» Travail demandé:
Reproduisez tel quel le passage allant du début des entrées jusqu'à la ligne contenant « goals and resolutions, not », bornes incluses. Laissez les images hors de votre réponse.

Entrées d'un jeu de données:
++++++++++

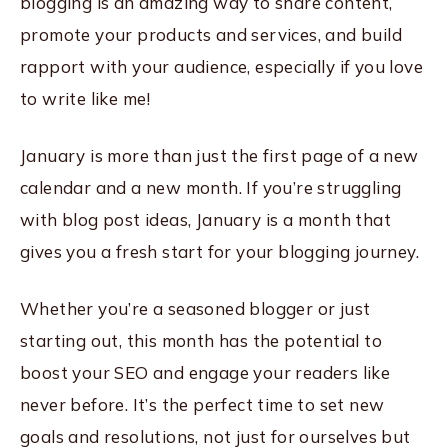
blogging is an amazing way to share content,
promote your products and services, and build
rapport with your audience, especially if you love
to write like me!
January is more than just the first page of a new
calendar and a new month. If you’re struggling
with blog post ideas, January is a month that
gives you a fresh start for your blogging journey.
Whether you’re a seasoned blogger or just
starting out, this month has the potential to
boost your SEO and engage your readers like
never before. It’s the perfect time to set new
goals and resolutions, not just for ourselves but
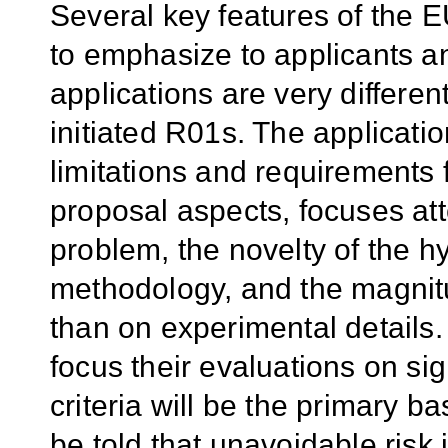
Several key features of th
to emphasize to applicants a
applications are very differen
initiated R01s. The applicatio
limitations and requirements f
proposal aspects, focuses att
problem, the novelty of the 
methodology, and the magnitud
than on experimental details.
focus their evaluations on si
criteria will be the primary ba
be told that unavoidable risk 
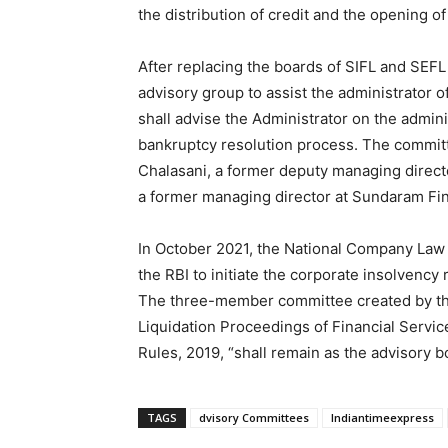
the distribution of credit and the opening o
After replacing the boards of SIFL and SEF
advisory group to assist the administrator 
shall advise the Administrator on the admin
bankruptcy resolution process. The commi
Chalasani, a former deputy managing directo
a former managing director at Sundaram Fi
In October 2021, the National Company Law 
the RBI to initiate the corporate insolvenc
The three-member committee created by th
Liquidation Proceedings of Financial Servic
Rules, 2019, “shall remain as the advisory b
TAGS
dvisory Committees
Indiantimeexpress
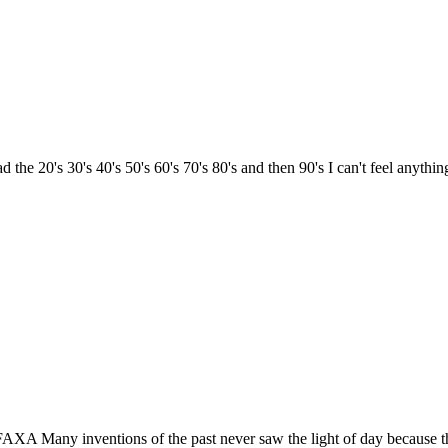
20's 30's 40's 50's 60's 70's 80's and then 90's I can't feel anything 
XA Many inventions of the past never saw the light of day because th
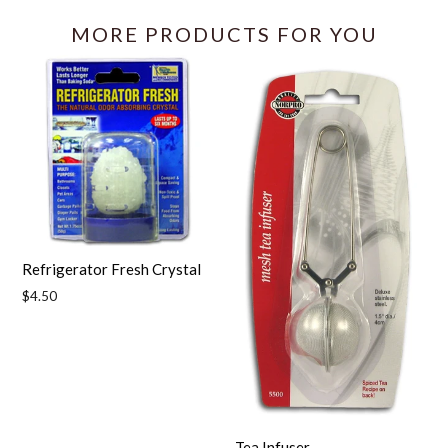
MORE PRODUCTS FOR YOU
Refrigerator Fresh Crystal
Regular
$4.50
price
Tea Infuser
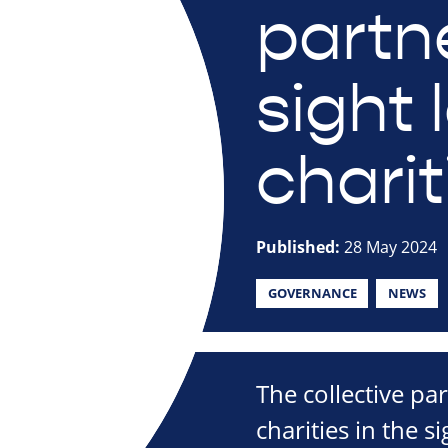
partn
sight 
charit
Published:
28 May 2024
GOVERNANCE
NEWS
The collective par
charities in the s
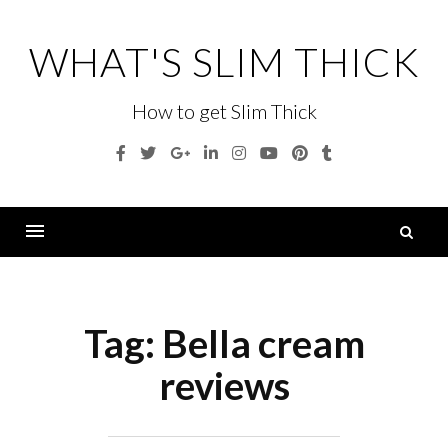
Skip
to
WHAT'S SLIM THICK
content
How to get Slim Thick
Facebook
Twitter
Google
Linkedin
Instagram
YouTube
Pinterest
Tumblr
Plus
S
fo
Menu
Tag:
Bella cream
reviews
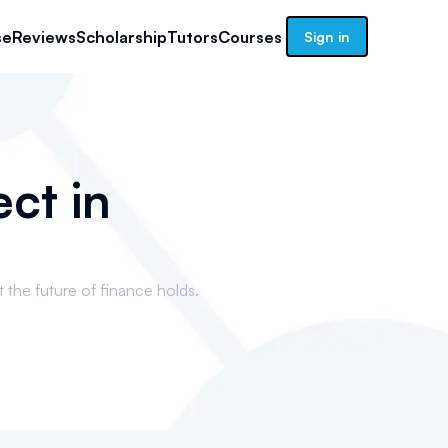
se
Reviews
Scholarship
Tutors
Courses
Sign in
ct in
t the future of finance holds.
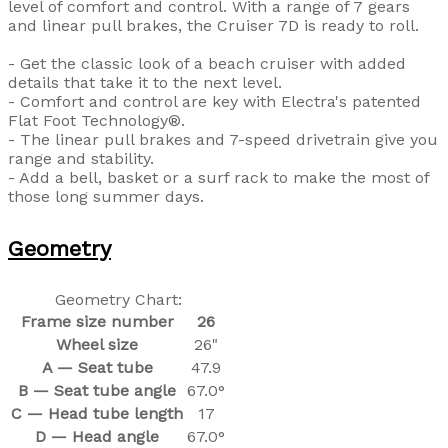
level of comfort and control. With a range of 7 gears
and linear pull brakes, the Cruiser 7D is ready to roll.
- Get the classic look of a beach cruiser with added
details that take it to the next level.
- Comfort and control are key with Electra's patented
Flat Foot Technology®.
- The linear pull brakes and 7-speed drivetrain give you
range and stability.
- Add a bell, basket or a surf rack to make the most of
those long summer days.
Geometry
Geometry Chart:
Frame size number
26
Wheel size
26"
A — Seat tube
47.9
B — Seat tube angle
67.0°
C — Head tube length
17
D — Head angle
67.0°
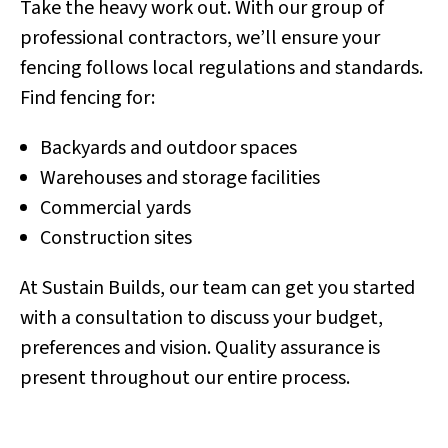
Take the heavy work out. With our group of
professional contractors, we’ll ensure your
fencing follows local regulations and standards.
Find fencing for:
Backyards and outdoor spaces
Warehouses and storage facilities
Commercial yards
Construction sites
At Sustain Builds, our team can get you started
with a consultation to discuss your budget,
preferences and vision. Quality assurance is
present throughout our entire process.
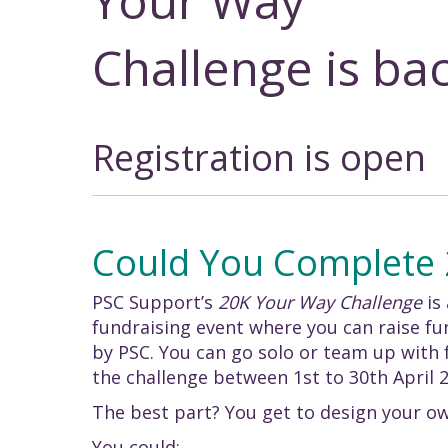
Your Way
Challenge is bac
Registration is open
Could You Complete
PSC Support’s
20K Your Way Challenge
is
fundraising event where you can raise f
by PSC. You can go solo or team up with f
the challenge between 1st to 30th April 
The best part? You get to design your ow
You could:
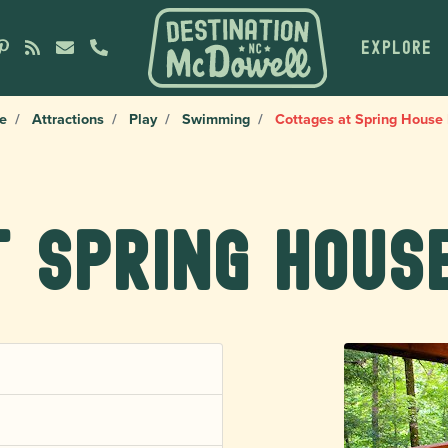
EXPLORE
e
Attractions
Play
Swimming
Cottages at Spring House
 Spring Hous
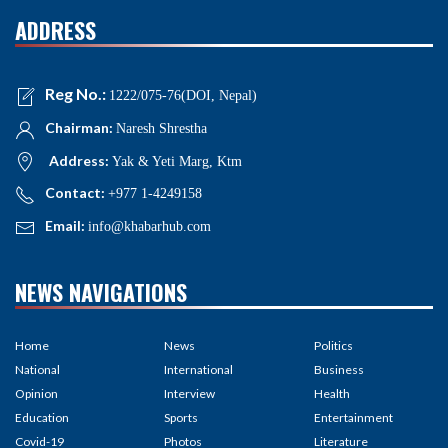
ADDRESS
Reg No.:
1222/075-76(DOI, Nepal)
Chairman:
Naresh Shrestha
Address:
Yak & Yeti Marg, Ktm
Contact:
+977 1-4249158
Email:
info@khabarhub.com
NEWS NAVIGATIONS
Home
News
Politics
National
International
Business
Opinion
Interview
Health
Education
Sports
Entertainment
Covid-19
Photos
Literature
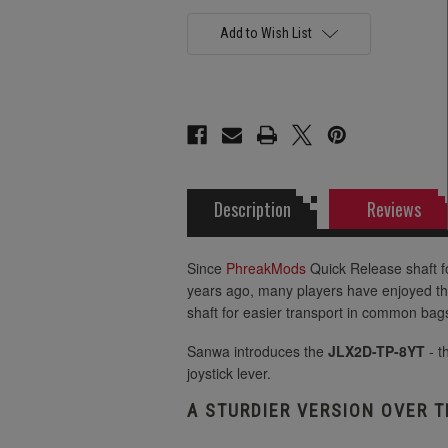
4lb Tension
Add to Wish List
2lb Tension
4lb Tension
Description
Reviews
Since
PhreakMods
Quick Release shaft f
years ago, many players have enjoyed th
shaft for easier transport in common ba
Sanwa introduces the
JLX2D-TP-8YT
- t
joystick lever.
A STURDIER VERSION OVER T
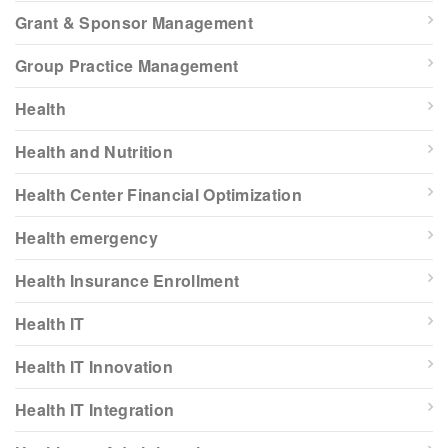
Grant & Sponsor Management
Group Practice Management
Health
Health and Nutrition
Health Center Financial Optimization
Health emergency
Health Insurance Enrollment
Health IT
Health IT Innovation
Health IT Integration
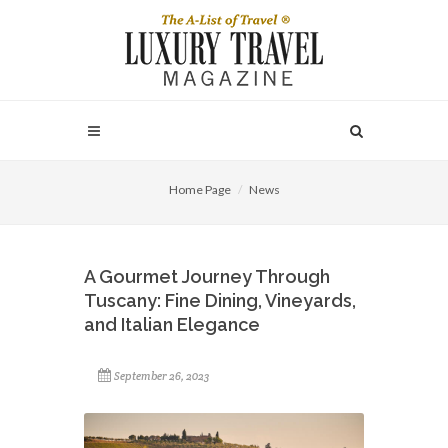
Home Page
News
A Gourmet Journey Through
Tuscany: Fine Dining, Vineyards,
and Italian Elegance
September 26, 2023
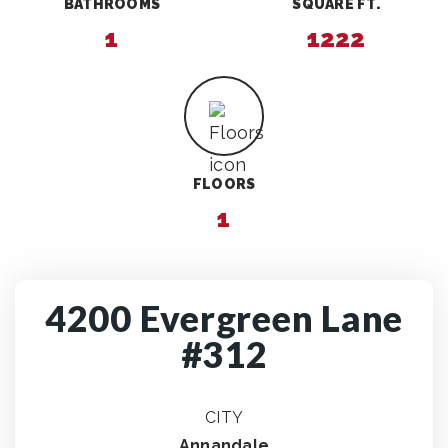
BATHROOMS
SQUARE FT.
1
1222
FLOORS
1
4200 Evergreen Lane
#312
CITY
Annandale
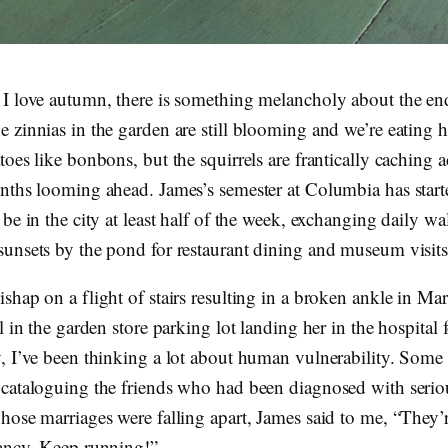
I love autumn, there is something melancholy about the en
 zinnias in the garden are still blooming and we’re eating 
oes like bonbons, but the squirrels are frantically caching a
nths looming ahead. James’s semester at Columbia has star
be in the city at least half of the week, exchanging daily wa
unsets by the pond for restaurant dining and museum visits
shap on a flight of stairs resulting in a broken ankle in M
l in the garden store parking lot landing her in the hospital f
, I’ve been thinking a lot about human vulnerability. Some 
cataloguing the friends who had been diagnosed with seriou
hose marriages were falling apart, James said to me, “They’r
ancy. Keep running!”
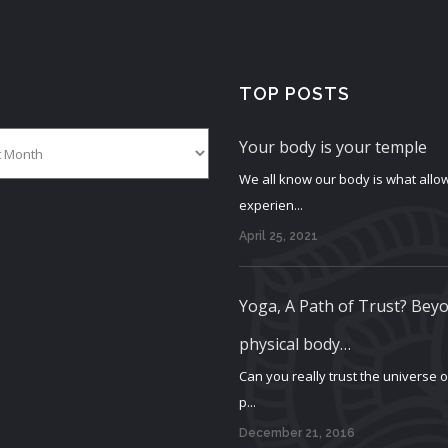
TOP POSTS
Your body is your temple
We all know our body is what allow
experien...
April 25, 2021
Yoga, A Path of Trust? Bey
physical body…
Can you really trust the universe 
p...
December 21, 2016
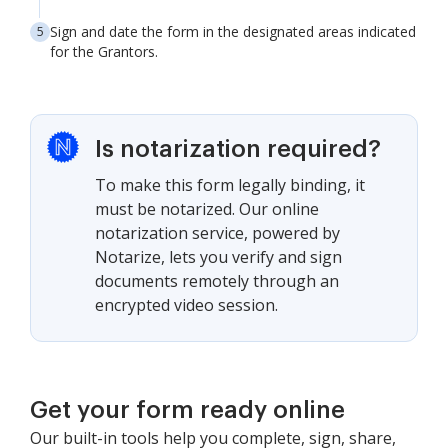
Sign and date the form in the designated areas indicated
for the Grantors.
Is notarization required?
To make this form legally binding, it
must be notarized. Our online
notarization service, powered by
Notarize, lets you verify and sign
documents remotely through an
encrypted video session.
Get your form ready online
Our built-in tools help you complete, sign, share,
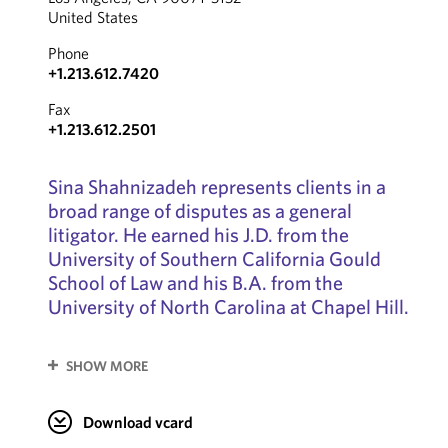
United States
Phone
+1.213.612.7420
Fax
+1.213.612.2501
Sina Shahnizadeh represents clients in a
broad range of disputes as a general
litigator. He earned his J.D. from the
University of Southern California Gould
School of Law and his B.A. from the
University of North Carolina at Chapel Hill.
SHOW MORE
Download vcard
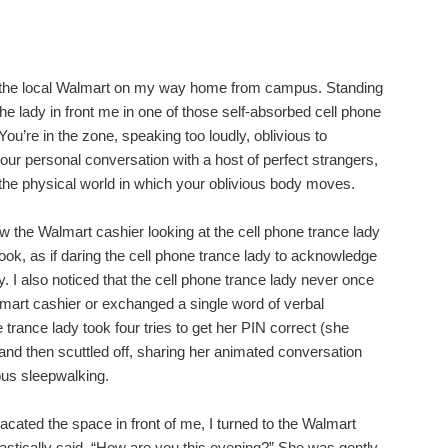
t the local Walmart on my way home from campus. Standing
the lady in front me in one of those self-absorbed cell phone
ou’re in the zone, speaking too loudly, oblivious to
our personal conversation with a host of perfect strangers,
the physical world in which your oblivious body moves.
aw the Walmart cashier looking at the cell phone trance lady
ok, as if daring the cell phone trance lady to acknowledge
 I also noticed that the cell phone trance lady never once
mart cashier or exchanged a single word of verbal
trance lady took four tries to get her PIN correct (she
d then scuttled off, sharing her animated conversation
ious sleepwalking.
acated the space in front of me, I turned to the Walmart
stically said, “How are you this evening?” She was gently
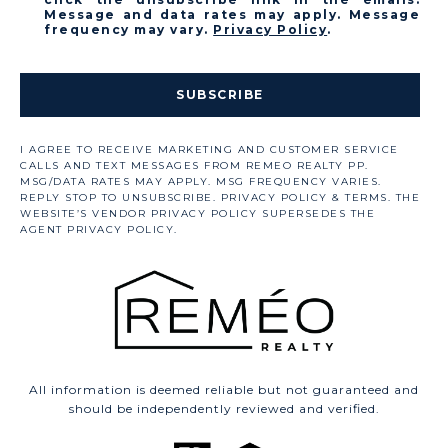
Message and data rates may apply. Message
frequency may vary.
Privacy Policy
.
SUBSCRIBE
All information is deemed reliable but not guaranteed and
should be independently reviewed and verified.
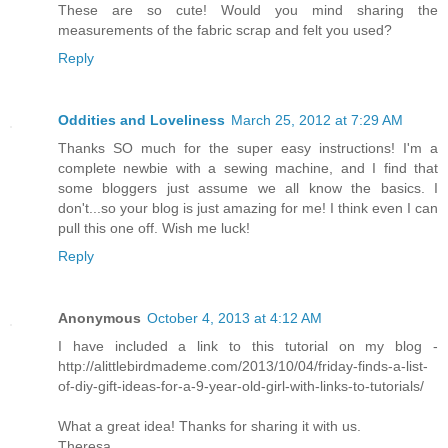
These are so cute! Would you mind sharing the
measurements of the fabric scrap and felt you used?
Reply
Oddities and Loveliness
March 25, 2012 at 7:29 AM
Thanks SO much for the super easy instructions! I'm a
complete newbie with a sewing machine, and I find that
some bloggers just assume we all know the basics. I
don't...so your blog is just amazing for me! I think even I can
pull this one off. Wish me luck!
Reply
Anonymous
October 4, 2013 at 4:12 AM
I have included a link to this tutorial on my blog -
http://alittlebirdmademe.com/2013/10/04/friday-finds-a-list-
of-diy-gift-ideas-for-a-9-year-old-girl-with-links-to-tutorials/
What a great idea! Thanks for sharing it with us.
Theresa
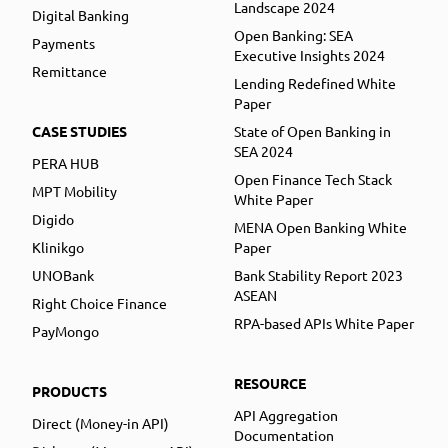
Landscape 2024
Digital Banking
Open Banking: SEA
Payments
Executive Insights 2024
Remittance
Lending Redefined White
Paper
CASE STUDIES
State of Open Banking in
SEA 2024
PERA HUB
Open Finance Tech Stack
MPT Mobility
White Paper
Digido
MENA Open Banking White
Klinikgo
Paper
UNOBank
Bank Stability Report 2023
ASEAN
Right Choice Finance
RPA-based APIs White Paper
PayMongo
RESOURCE
PRODUCTS
API Aggregation
Direct (Money-in API)
Documentation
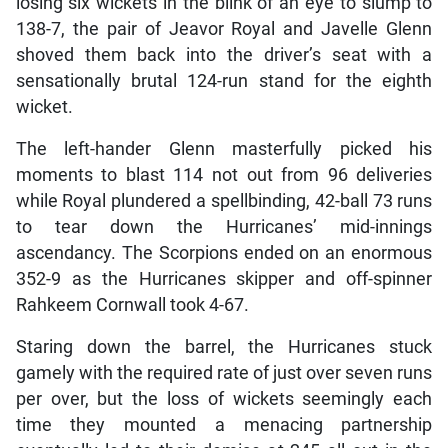
losing six wickets in the blink of an eye to slump to
138-7, the pair of Jeavor Royal and Javelle Glenn
shoved them back into the driver’s seat with a
sensationally brutal 124-run stand for the eighth
wicket.
The left-hander Glenn masterfully picked his
moments to blast 114 not out from 96 deliveries
while Royal plundered a spellbinding, 42-ball 73 runs
to tear down the Hurricanes’ mid-innings
ascendancy. The Scorpions ended on an enormous
352-9 as the Hurricanes skipper and off-spinner
Rahkeem Cornwall took 4-67.
Staring down the barrel, the Hurricanes stuck
gamely with the required rate of just over seven runs
per over, but the loss of wickets seemingly each
time they mounted a menacing partnership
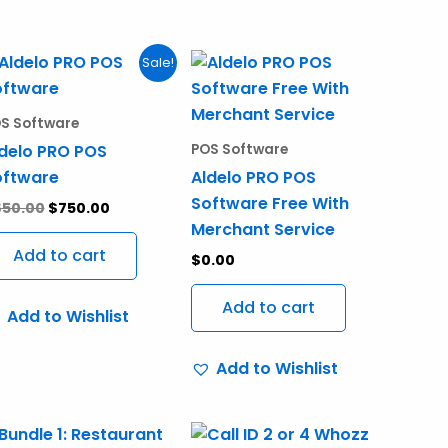
Original
Current
Sale!
price
price
ct
was:
is:
$850.00.
$750.00.
S Software
ple
delo PRO POS
POS Software
nts.
oftware
Aldelo PRO POS
Software Free With
850.00
$
750.00
ns
Merchant Service
Add to cart
$
0.00
en
Add to cart
Add to Wishlist
Add to Wishlist
ct
Price
This
range:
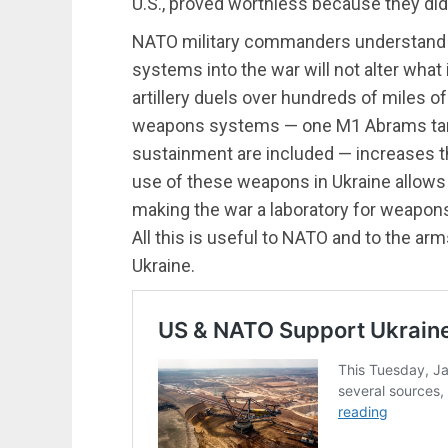
U.S., proved worthless because they did
NATO military commanders understand t
systems into the war will not alter what i
artillery duels over hundreds of miles o
weapons systems — one M1 Abrams t
sustainment are included — increases t
use of these weapons in Ukraine allows t
making the war a laboratory for weapo
All this is useful to NATO and to the arms
Ukraine.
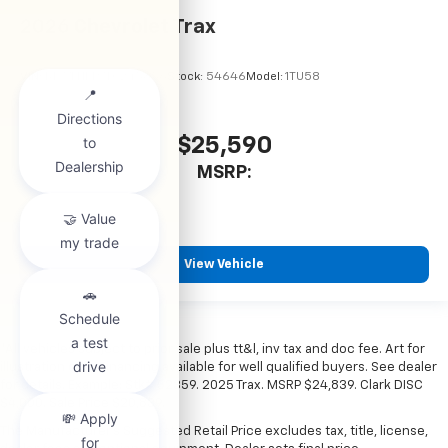
2026
Chevrolet Trax
VIN:
KL77LHEP7TC245856
Stock:
54646
Model:
1TU58
$25,590
MSRP:
View Vehicle
*All vehicles subject to prior sale plus tt&l, inv tax and doc fee. Art for
illustration only. Financing available for well qualified buyers. See dealer
for details. Example: Stk# 52359. 2025 Trax. MSRP $24,839. Clark DISC
$4,000. Sale Price $20,839.
The Manufacturer's Suggested Retail Price excludes tax, title, license,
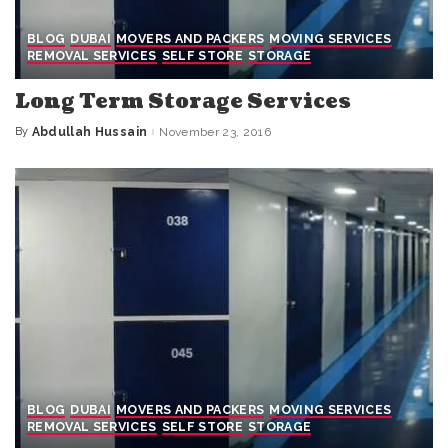
BLOG
DUBAI
MOVERS AND PACKERS
MOVING SERVICES
REMOVAL SERVICES
SELF STORE
STORAGE
Long Term Storage Services
By
Abdullah Hussain
November 23, 2016
Posted
by
BLOG
DUBAI
MOVERS AND PACKERS
MOVING SERVICES
REMOVAL SERVICES
SELF STORE
STORAGE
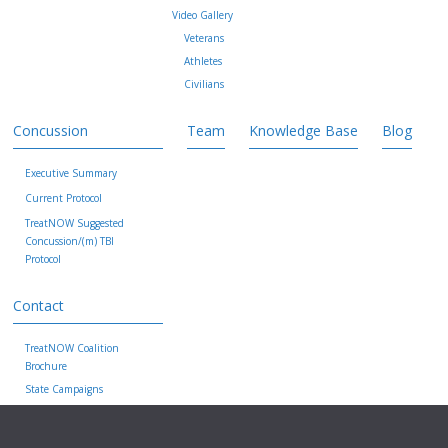
Video Gallery
Veterans
Athletes
Civilians
Concussion
Team
Knowledge Base
Blog
Executive Summary
Current Protocol
TreatNOW Suggested
Concussion/(m) TBI
Protocol
Contact
TreatNOW Coalition
Brochure
State Campaigns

++++++++++

» Solution proposée:
blogging is an amazing way to share content,
promote your products and services, and build
rapport with your audience, especially if you love
to write like me!
January is more than just the first page of a new
calendar and a new month. If you’re struggling
with blog post ideas, January is a month that
gives you a fresh start for your blogging journey.
Whether you’re a seasoned blogger or just
starting out, this month has the potential to
boost your SEO and engage your readers like
never before. It’s the perfect time to set new
goals and resolutions, not just for ourselves but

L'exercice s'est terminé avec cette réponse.